Some of my heroines do too, but the one in the book that’s out on Thursday very definitely isn’t. Eleanor and I have a lot in common, although sadly not the lean height and natural elegance. We’ve both had rheumatoid arthritis for a long time and neither of us thump people who tell us we’re too young to have arthritis, no matter how much we want to. We both have immunotherapy too, just as Laura does in my Harbourside series and I don’t apologise for having two characters with it, because between a quarter of a per cent and one per cent of people have it, and it’s twice as common in women as in men.
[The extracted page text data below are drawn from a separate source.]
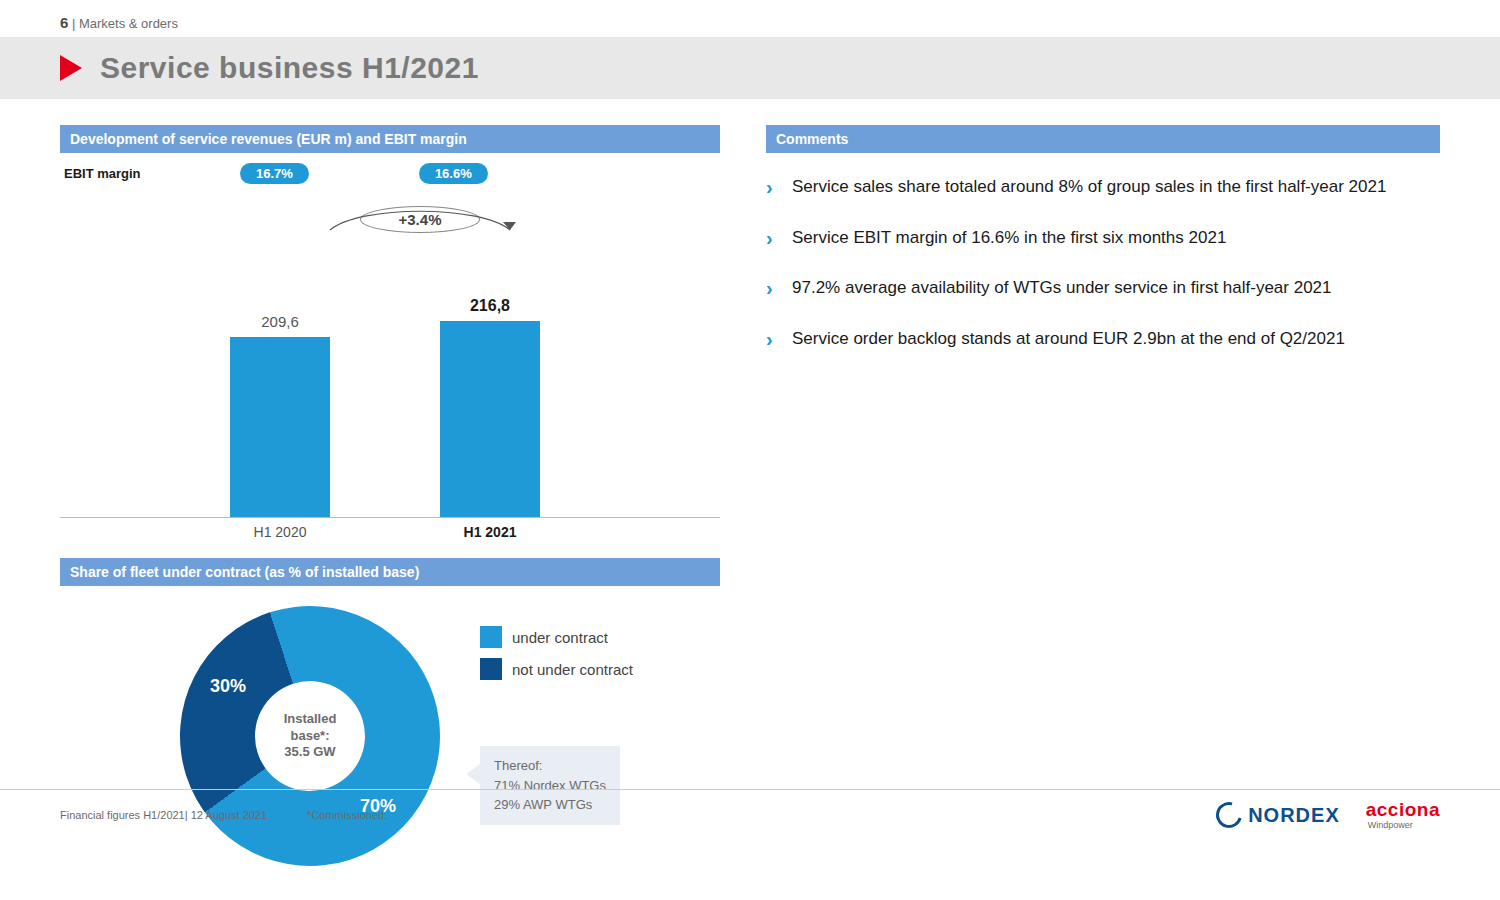6 | Markets & orders
Service business H1/2021
Development of service revenues (EUR m) and EBIT margin
EBIT margin
16.7%
16.6%
+3.4%
209,6
216,8
H1 2020
H1 2021
Share of fleet under contract (as % of installed base)
Installed
base*:
35.5 GW
70%
30%
under contract
not under contract
Thereof:
71% Nordex WTGs
29% AWP WTGs
Comments
Service sales share totaled around 8% of group sales in the first half-year 2021
Service EBIT margin of 16.6% in the first six months 2021
97.2% average availability of WTGs under service in first half-year 2021
Service order backlog stands at around EUR 2.9bn at the end of Q2/2021
Financial figures H1/2021| 12 August 2021
*Commissioned.
NORDEX
acciona Windpower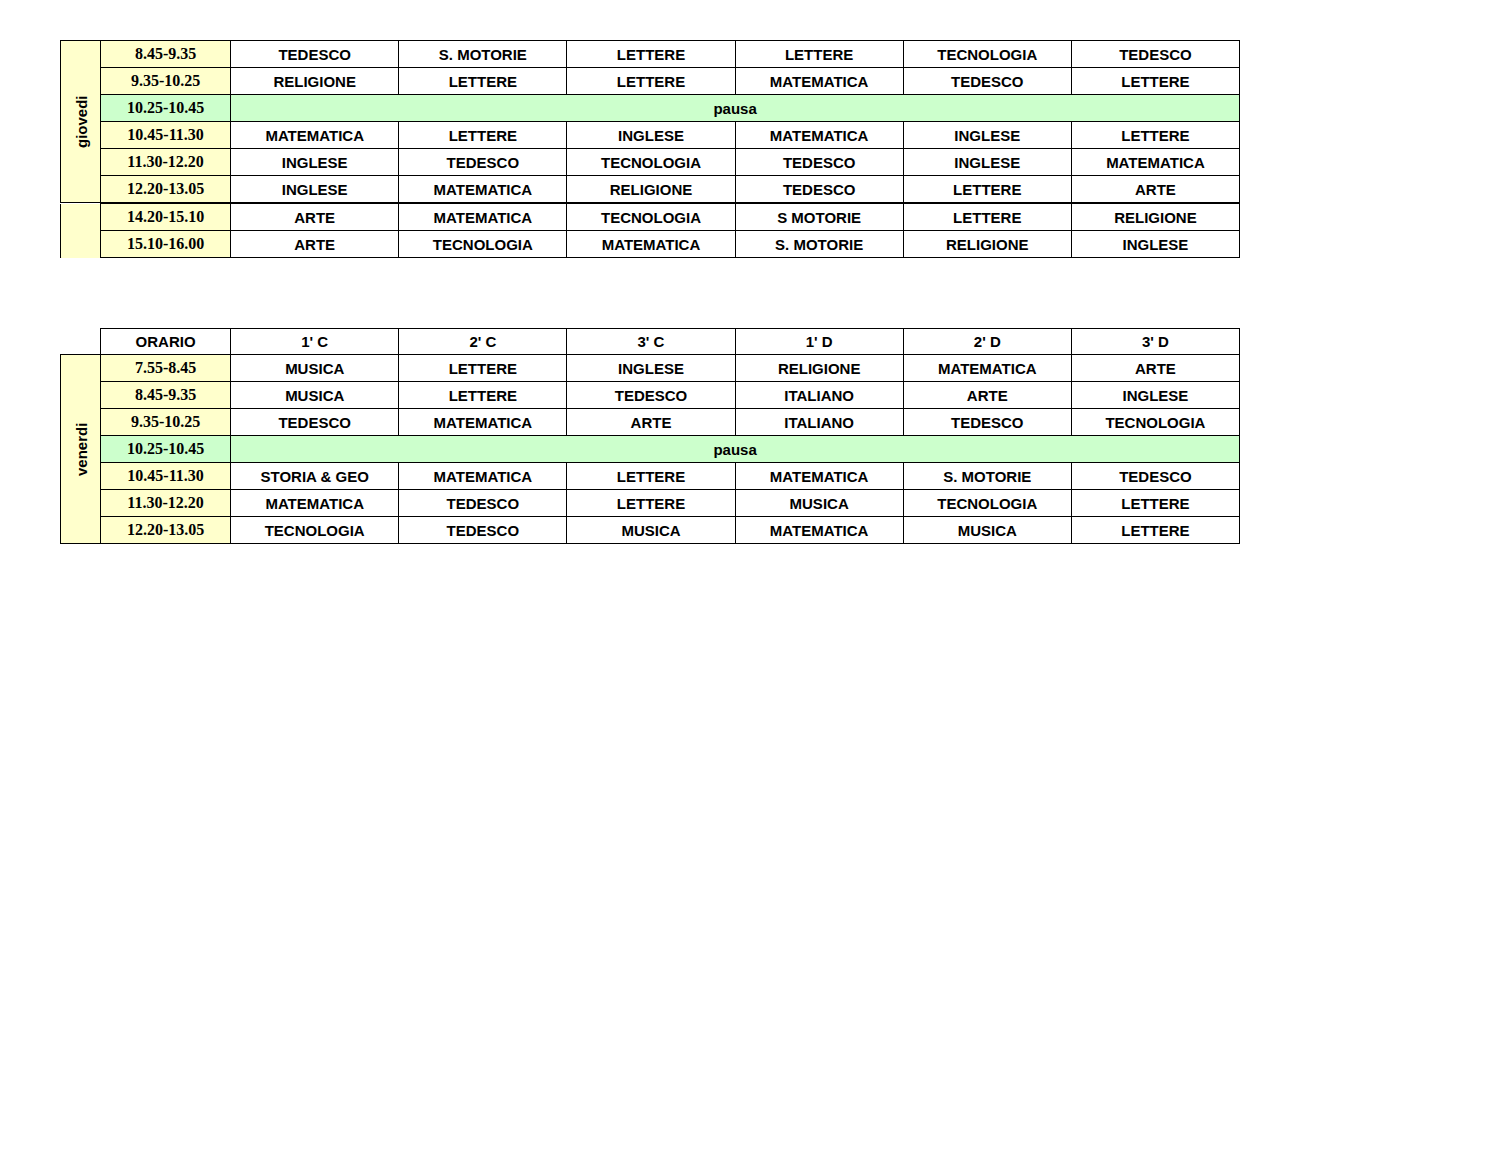| giovedi | 8.45-9.35 | TEDESCO | S. MOTORIE | LETTERE | LETTERE | TECNOLOGIA | TEDESCO |
| 9.35-10.25 | RELIGIONE | LETTERE | LETTERE | MATEMATICA | TEDESCO | LETTERE |
| 10.25-10.45 | pausa |
| 10.45-11.30 | MATEMATICA | LETTERE | INGLESE | MATEMATICA | INGLESE | LETTERE |
| 11.30-12.20 | INGLESE | TEDESCO | TECNOLOGIA | TEDESCO | INGLESE | MATEMATICA |
| 12.20-13.05 | INGLESE | MATEMATICA | RELIGIONE | TEDESCO | LETTERE | ARTE |
| | 14.20-15.10 | ARTE | MATEMATICA | TECNOLOGIA | S MOTORIE | LETTERE | RELIGIONE |
| 15.10-16.00 | ARTE | TECNOLOGIA | MATEMATICA | S. MOTORIE | RELIGIONE | INGLESE |
| | ORARIO | 1' C | 2' C | 3' C | 1' D | 2' D | 3' D |
| venerdi | 7.55-8.45 | MUSICA | LETTERE | INGLESE | RELIGIONE | MATEMATICA | ARTE |
| 8.45-9.35 | MUSICA | LETTERE | TEDESCO | ITALIANO | ARTE | INGLESE |
| 9.35-10.25 | TEDESCO | MATEMATICA | ARTE | ITALIANO | TEDESCO | TECNOLOGIA |
| 10.25-10.45 | pausa |
| 10.45-11.30 | STORIA & GEO | MATEMATICA | LETTERE | MATEMATICA | S. MOTORIE | TEDESCO |
| 11.30-12.20 | MATEMATICA | TEDESCO | LETTERE | MUSICA | TECNOLOGIA | LETTERE |
| 12.20-13.05 | TECNOLOGIA | TEDESCO | MUSICA | MATEMATICA | MUSICA | LETTERE |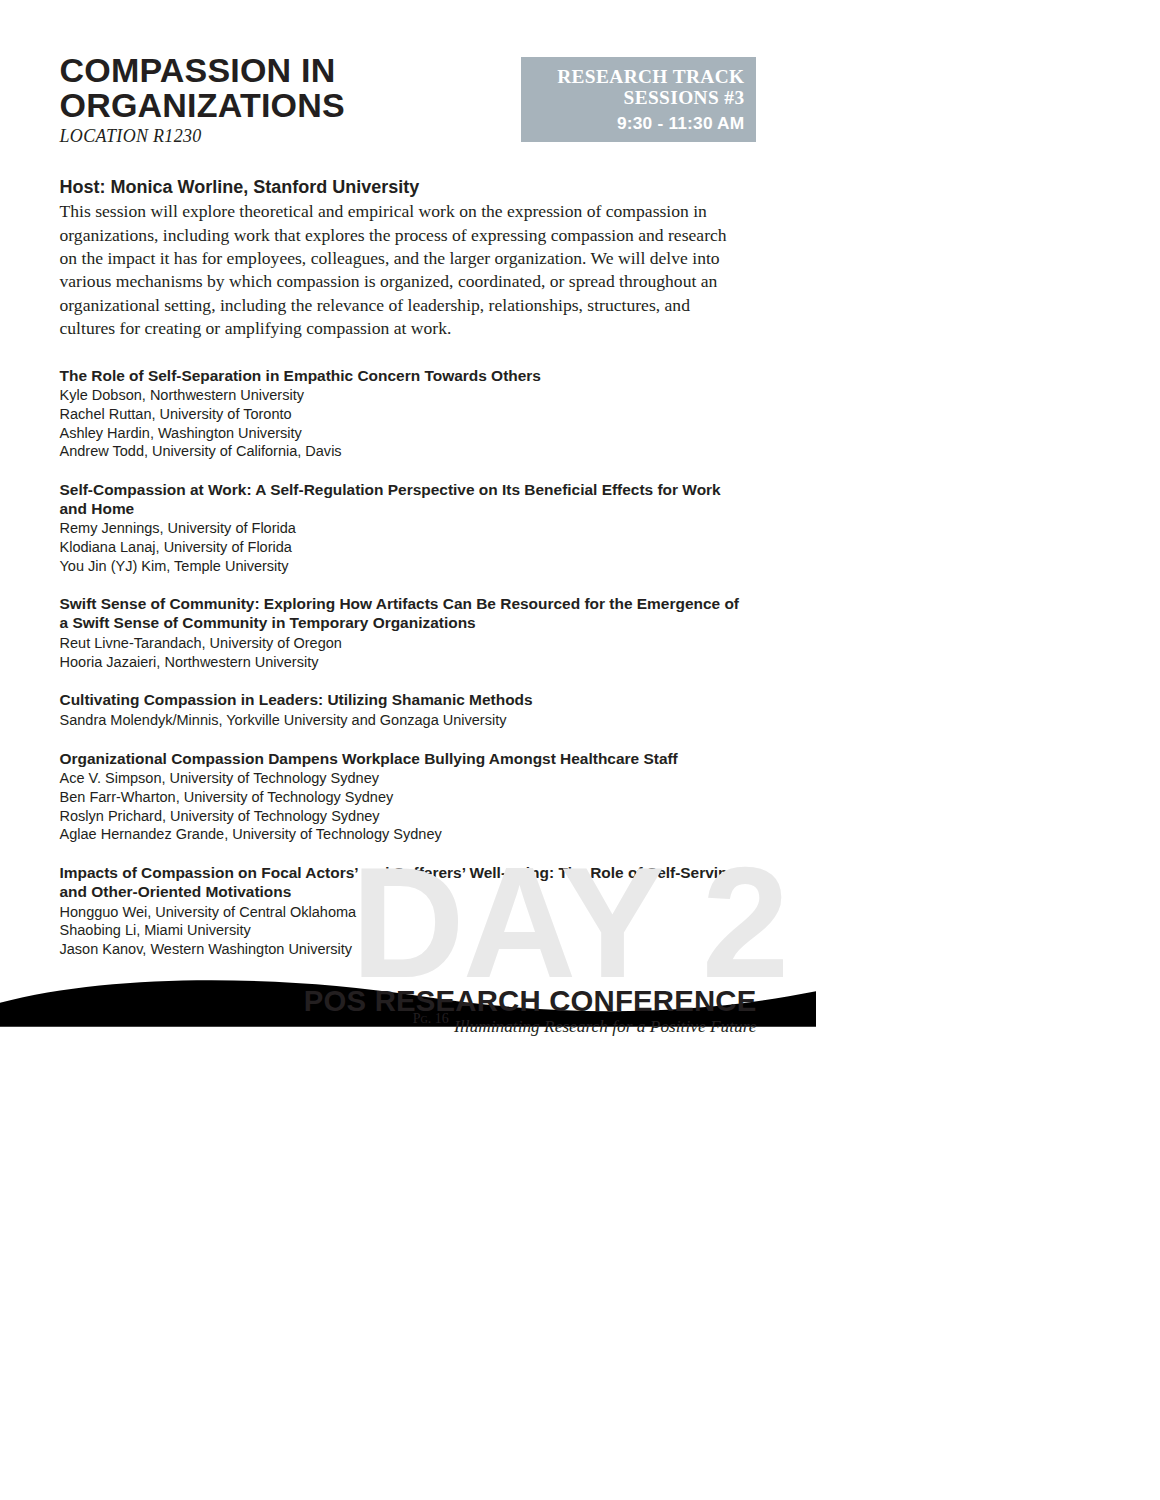Compassion in Organizations
LOCATION R1230
Research Track
Sessions #3
9:30 - 11:30 AM
Host: Monica Worline, Stanford University
This session will explore theoretical and empirical work on the expression of compassion in organizations, including work that explores the process of expressing compassion and research on the impact it has for employees, colleagues, and the larger organization. We will delve into various mechanisms by which compassion is organized, coordinated, or spread throughout an organizational setting, including the relevance of leadership, relationships, structures, and cultures for creating or amplifying compassion at work.
The Role of Self-Separation in Empathic Concern Towards Others
Kyle Dobson, Northwestern University Rachel Ruttan, University of Toronto Ashley Hardin, Washington University Andrew Todd, University of California, Davis
Self-Compassion at Work: A Self-Regulation Perspective on Its Beneficial Effects for Work and Home
Remy Jennings, University of Florida Klodiana Lanaj, University of Florida You Jin (YJ) Kim, Temple University
Swift Sense of Community: Exploring How Artifacts Can Be Resourced for the Emergence of a Swift Sense of Community in Temporary Organizations
Reut Livne-Tarandach, University of Oregon Hooria Jazaieri, Northwestern University
Cultivating Compassion in Leaders: Utilizing Shamanic Methods
Sandra Molendyk/Minnis, Yorkville University and Gonzaga University
Organizational Compassion Dampens Workplace Bullying Amongst Healthcare Staff
Ace V. Simpson, University of Technology Sydney Ben Farr-Wharton, University of Technology Sydney Roslyn Prichard, University of Technology Sydney Aglae Hernandez Grande, University of Technology Sydney
Impacts of Compassion on Focal Actors’ and Sufferers’ Well-Being: The Role of Self-Serving and Other-Oriented Motivations
Hongguo Wei, University of Central Oklahoma Shaobing Li, Miami University Jason Kanov, Western Washington University
DAY 2
Pg. 16
POS Research Conference
Illuminating Research for a Positive Future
The thing about immunotherapy and steroids are that they’re game changers in terms of controlling the disease, but it also means that your immune system has been turned right down, which makes you very vulnerable to all sorts of nasty things. Oddly, I’ve never had that many problems with flu, but getting Covid caused a massive flare and so did every vaccination I had. I had them every six months until they realised what was happening so they did a lot of damage. These days, I don’t, and like Eleanor and Laura I live a very different life from the one I expected to and meet people outside and avoid shops or anywhere else people gather.
Don’t feel sorry for me because I love the life I’ve got and the delivery guys and ladies are amazing and amused by my projects as I turn the Victorian House, as I christened it, into my very own version of a seaside bed and breakfast. (Well, if Escape to the Country can call a house half an hour’s walk from the sea a seaside home then so can I!) I never particularly liked shopping, and while I liked eating out, I’m loving learning to cook better and all the wonderful kitchen toys and pretty crockery. I make an effort with meals and remind myself that my projects are funded by not doing things I used to love and take for granted.
Eleanor doesn’t feel that way. At the start of the book she’s angry with the whole world and most of all with herself. She’s an architect because that’s a profession I admire, and means she’s self employed and she loves her job but has ruled out relationships. For one thing, most of her hurts and for another, how do you have a passionate relationship while keeping a safe distance away from other people? If you’ve read ‘A Place to Call Home’ which came out in September, then you’ll know that I left her in trouble, so obviously I had to get her out again… It’ll be out on Thursday and I hope you like it.
We all know what's going to happen, which brings me round to today’s picture, which is a nice indoors one, of a cup of coffee made for me by my amazing husband. We’ve been married for more than 38 years, and he still finds ways to say ‘I Love you’ and laughs at my daftnesses and spoils me as much as I try to spoil him. I know how lucky I am and hope that you are too and that the weather’s improved when we catch up on Wednesday.